Tasks to complete ->
1. In the forum thread on remote drive mappings, reproduce word for word the part that opens with the words containing "I need to find" and closes with "help much appreciated.".
2. Answer the following questions using the forum thread on remote drive mappings:
(a) What command does Steve run against one of the servers to see the fixed drives?
(b) What did Brolly have to use to get the name of a network drive?
(c) In his follow-up comment, what does Steve ask the query to report instead of the actual path?
3. Write the next part of the forum thread on remote drive mappings, continuing from its final line.

Provided passage ->
• • • • • • •

Remote Drive Mappings

(imported topic written by Steve91)

Hi Chaps,

Is it possible to check for the presence of remotely mapped drives?

For instance, if I run psinfo -d \servername against one of our servers it will show me the fixed drives but it also shows me the remote drive mappings (even though no-one is logged into the server)

I’m running a vbscript across our servers which maps a drive to a central location to write out it’s results.

I need to find a common drive across all the servers that isn’t fixed or remote and was hoping to set this up as a retrieved property.

Any help much appreciated.

Cheers

Steve

(imported comment written by brolly3391)

Cheerio Steve

I wish there was a way to get the name of a network drive using the inspectors. If there is, I could not find it.

I had to use WMI to get that information and thus the response time is slow.

Here is a quick and dirty way to get what you want:

q: exists (substrings after “=” of (selects “ProviderName from WIN32_LogicalDisk” of WMI as string as lowercase)) whose( it contains ("\server\share$" as lowercase))

A: True

T: 38.412 ms

I: singular boolean

based from this:

q: substrings after “=” of (selects “ProviderName from WIN32_LogicalDisk” of WMI as string)

A: \SERVER\share$

A: \server2\Share2

A: \Server3\Share3$

A: \SERVER\SHARE2

Cheers,

Brolly

(imported comment written by Steve91)

Thanks Brolly that works a treat.

Although, is there any way it can report the drive letter of the mapped drive and not the actual path?

Cheers

Steve

(imported comment written by Steve91)

• • • • • • •

Raw data ->
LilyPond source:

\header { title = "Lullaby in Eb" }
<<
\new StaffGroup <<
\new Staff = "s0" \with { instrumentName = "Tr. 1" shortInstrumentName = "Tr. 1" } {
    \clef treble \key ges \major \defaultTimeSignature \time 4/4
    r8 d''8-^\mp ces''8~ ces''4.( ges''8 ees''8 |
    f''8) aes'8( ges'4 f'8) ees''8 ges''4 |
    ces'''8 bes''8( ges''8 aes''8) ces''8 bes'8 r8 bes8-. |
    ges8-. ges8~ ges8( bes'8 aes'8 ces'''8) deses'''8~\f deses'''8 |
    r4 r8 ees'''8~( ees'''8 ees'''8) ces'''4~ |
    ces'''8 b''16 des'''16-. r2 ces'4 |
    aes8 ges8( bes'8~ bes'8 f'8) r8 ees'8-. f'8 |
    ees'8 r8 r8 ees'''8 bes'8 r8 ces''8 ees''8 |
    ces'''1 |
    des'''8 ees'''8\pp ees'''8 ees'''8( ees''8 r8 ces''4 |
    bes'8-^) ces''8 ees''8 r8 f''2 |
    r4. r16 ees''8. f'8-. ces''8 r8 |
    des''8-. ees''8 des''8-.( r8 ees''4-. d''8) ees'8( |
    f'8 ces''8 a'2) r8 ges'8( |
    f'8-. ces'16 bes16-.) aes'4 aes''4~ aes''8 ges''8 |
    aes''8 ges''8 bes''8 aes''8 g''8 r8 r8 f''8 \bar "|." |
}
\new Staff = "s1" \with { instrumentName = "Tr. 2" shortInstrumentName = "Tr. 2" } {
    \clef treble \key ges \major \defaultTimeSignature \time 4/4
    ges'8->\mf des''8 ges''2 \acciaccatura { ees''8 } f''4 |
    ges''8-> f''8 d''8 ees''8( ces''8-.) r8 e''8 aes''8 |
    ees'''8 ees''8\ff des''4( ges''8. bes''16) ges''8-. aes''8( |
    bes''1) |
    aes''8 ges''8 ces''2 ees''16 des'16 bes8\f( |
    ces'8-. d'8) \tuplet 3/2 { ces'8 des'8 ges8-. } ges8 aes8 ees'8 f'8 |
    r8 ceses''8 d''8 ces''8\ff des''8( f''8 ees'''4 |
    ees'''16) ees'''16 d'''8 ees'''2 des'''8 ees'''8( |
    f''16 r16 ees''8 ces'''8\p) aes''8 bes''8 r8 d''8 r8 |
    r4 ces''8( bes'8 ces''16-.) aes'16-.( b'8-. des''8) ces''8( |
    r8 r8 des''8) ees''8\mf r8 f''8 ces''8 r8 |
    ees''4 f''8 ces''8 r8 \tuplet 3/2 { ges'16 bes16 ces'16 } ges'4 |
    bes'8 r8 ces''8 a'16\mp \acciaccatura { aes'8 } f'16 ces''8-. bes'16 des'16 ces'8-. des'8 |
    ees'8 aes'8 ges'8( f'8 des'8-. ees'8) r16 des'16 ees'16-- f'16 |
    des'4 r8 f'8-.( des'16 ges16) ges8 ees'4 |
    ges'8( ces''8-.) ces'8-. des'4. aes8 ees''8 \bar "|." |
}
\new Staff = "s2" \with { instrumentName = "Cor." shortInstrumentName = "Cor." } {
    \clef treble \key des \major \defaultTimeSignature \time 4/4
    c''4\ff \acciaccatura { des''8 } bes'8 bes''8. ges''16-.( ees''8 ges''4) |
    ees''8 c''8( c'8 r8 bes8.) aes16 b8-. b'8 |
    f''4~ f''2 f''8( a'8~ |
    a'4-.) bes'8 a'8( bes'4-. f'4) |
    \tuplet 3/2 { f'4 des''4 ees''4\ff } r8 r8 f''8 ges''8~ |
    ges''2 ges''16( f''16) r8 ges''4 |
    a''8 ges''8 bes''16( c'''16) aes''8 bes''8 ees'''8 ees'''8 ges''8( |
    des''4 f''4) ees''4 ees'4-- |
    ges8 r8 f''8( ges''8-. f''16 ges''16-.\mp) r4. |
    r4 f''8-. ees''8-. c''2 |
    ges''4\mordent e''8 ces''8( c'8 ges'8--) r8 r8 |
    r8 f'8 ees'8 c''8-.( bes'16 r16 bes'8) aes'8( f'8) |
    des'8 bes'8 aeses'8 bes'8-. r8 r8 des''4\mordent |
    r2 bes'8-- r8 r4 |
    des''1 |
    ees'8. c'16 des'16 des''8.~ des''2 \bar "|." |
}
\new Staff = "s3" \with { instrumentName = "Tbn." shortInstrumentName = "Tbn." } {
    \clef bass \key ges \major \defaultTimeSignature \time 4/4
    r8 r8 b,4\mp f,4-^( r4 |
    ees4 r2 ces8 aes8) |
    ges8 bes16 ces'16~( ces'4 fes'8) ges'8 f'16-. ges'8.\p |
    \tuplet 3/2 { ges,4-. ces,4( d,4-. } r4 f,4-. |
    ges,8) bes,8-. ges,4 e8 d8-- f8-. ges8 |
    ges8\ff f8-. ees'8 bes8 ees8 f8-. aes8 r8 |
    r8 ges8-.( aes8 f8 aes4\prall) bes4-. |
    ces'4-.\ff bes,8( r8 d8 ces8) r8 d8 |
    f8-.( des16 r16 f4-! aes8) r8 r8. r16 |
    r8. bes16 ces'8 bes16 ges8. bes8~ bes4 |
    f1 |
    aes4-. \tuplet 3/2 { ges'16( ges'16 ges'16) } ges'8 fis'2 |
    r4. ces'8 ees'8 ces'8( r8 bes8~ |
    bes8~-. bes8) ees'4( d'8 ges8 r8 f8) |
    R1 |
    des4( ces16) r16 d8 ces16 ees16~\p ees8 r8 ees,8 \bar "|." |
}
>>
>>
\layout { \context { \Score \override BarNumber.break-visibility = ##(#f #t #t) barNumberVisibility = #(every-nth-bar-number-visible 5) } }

• • • • • • •

Numbered responses ->
1.
I need to find a common drive across all the servers that isn’t fixed or remote and was hoping to set this up as a retrieved property.

Any help much appreciated.

2.
(a) psinfo -d \servername
(b) WMI
(c) The drive letter of the mapped drive

3.
Sorry, just answered it myself (should have looked before I leapt!) :slight_smile:

Used “Caption” instead of “ProviderName”

Although it returns all drives and not only remote mappings it still gives me a picture of all the “unavailable” drive letters.

Cheers

Steve

(imported comment written by brolly3391)

Oh,

I thought you were looking for a specific \server\share mapped to any drive letter. To get the drive letters that are mapped without regard to the UNC that they are mapped to you can do this instead:

All drive letters that are taken, mapped or physical:

q: names of drives

A: C:

A: D:

A: G:

A: H:

A: L:

A: O:

T: 0.157 ms

I: plural string

Only mapped drives:

q: names of drives whose (type of it = “DRIVE_REMOTE”)

A: G:

A: H:

A: L:

A: O:

T: 0.378 ms

I: plural string

Check the evaluation time vs the WMI version. That is why the inspectors should always be the first choice for relevance.

Cheers,

Brolly

(imported comment written by Steve91)

Fantastic!

Exactly what I was looking for.

The inspector is quicker.

Thanks again Brolly

Steve

*/makes mental note to read the inspector library in full…

(imported comment written by neilhenderson)

Hi

The WMI solution here is what I need but I would like to have the Caption on the same line as the Providername if that is possible. We have a mixture of NT, Novell and local mappings which are a complete mess and people have done there own thing outside the scripts, it would be great to see who has what mapped where.

Regards

Neil

(imported comment written by neilhenderson)

Hi

We have been supplied this solution by our suppliers (Satisnet, UK) Via Bigfix Support

(substring after “=” of (property “Caption” of it as string) & " - " &

substring after “=” of (property “Providername” of it as string)) of

select objects "Caption, Providername from WIN32_LogicalDisk where

Providername != NULL" of WMI as string

They have also modified the WMI query to only return when there is a mapped

path present on a drive letter.

Now shows multiple results box for each machine but with letter in front

E: - \MHG_HO\SYS1

etc…

and in the filter and reports we can see the mess we have created for ourselves with multiple mappings for the same drive letter.